Le conseil interministériel se prononce sur l’enlèvement d’enfants
Le président de la République, Abdelaziz Bouteflika a convoqué un conseil interministériel restreint auquel prendront part le Premier ministre, Abdelmalek Sellal, nombre de ministres et de hauts responsables de l’Etat.
Cette réunion prévue dimanche sera consacrée pour l’examen de deux dossiers économique et social, à savoir le PLF 2017 et l’enlèvement d’enfants qui turlupine le gouvernement.

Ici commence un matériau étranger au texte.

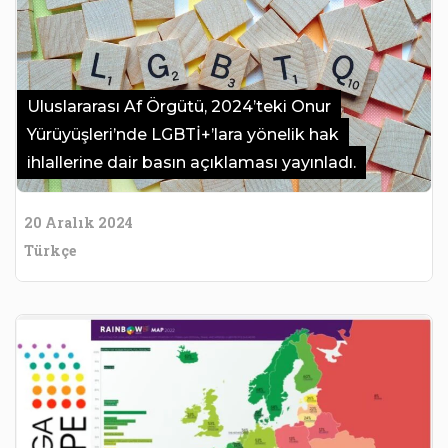
Uluslararası Af Örgütü, 2024’teki Onur
Yürüyüşleri’nde LGBTİ+’lara yönelik hak
ihlallerine dair basın açıklaması yayınladı.
20 Aralık 2024
Türkçe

En effet, cette réunion qui devrait avoir lieu fin août dernier pour se pencher sur le PLF 2017 a été reportée au dimanche 18 septembre 2016 et à laquelle ne participeront que les hauts responsables de l’Etat et quelques ministres concernés par les dossiers figurant à l’ordre du jour, entre autres le chef de l’Exécutif, Abdelmalek Sellal, le directeur de cabinet de la présidence de la République, Ahmed Ouyahia, le vice-ministre de la Défense, Ahmed Gaïd Salah, les ministres de l’Intérieur, de la Justice et des Finances ainsi que le Dgsn, Abdelghani Hamel.
Le conseil interministériel qui coïncide avec la rentrée sociale, scolaire et universitaire revêt une grande importance vu le caractère des dossiers à débattre, à savoir le PLF ainsi que le rapt d’enfants, qui n’est non moins important que le dossier économique, qui continue de susciter une vive réaction parmi les citoyens qui réclament l’application de la peine de mort contre les ravisseurs et les assassins d’enfants.
Selon de sources gouvernementales, le chef de l’Etat a demandé officiellement aux services de sécurité et aux services judiciaires de donner des propositions permettant d’endiguer le phénomène, dont une politique nationale devrait être adoptée sachant que la levée du gel de l’application de la peine de mort ne serait potentiellement pas envisageable.
Ainsi, il sera question de débattre des conditions de la rentrée sociale, scolaire et universitaire et constitue une occasion au président Bouteflika de se prononcer sur les réformes éducatives initiées par la ministre de l’éducation, Nouria Benghebrit, lesquelles continuent de nourrir la polémique, dont la dernière en date fut l’erreur gravissime constatée dans le manuel de la Géographie.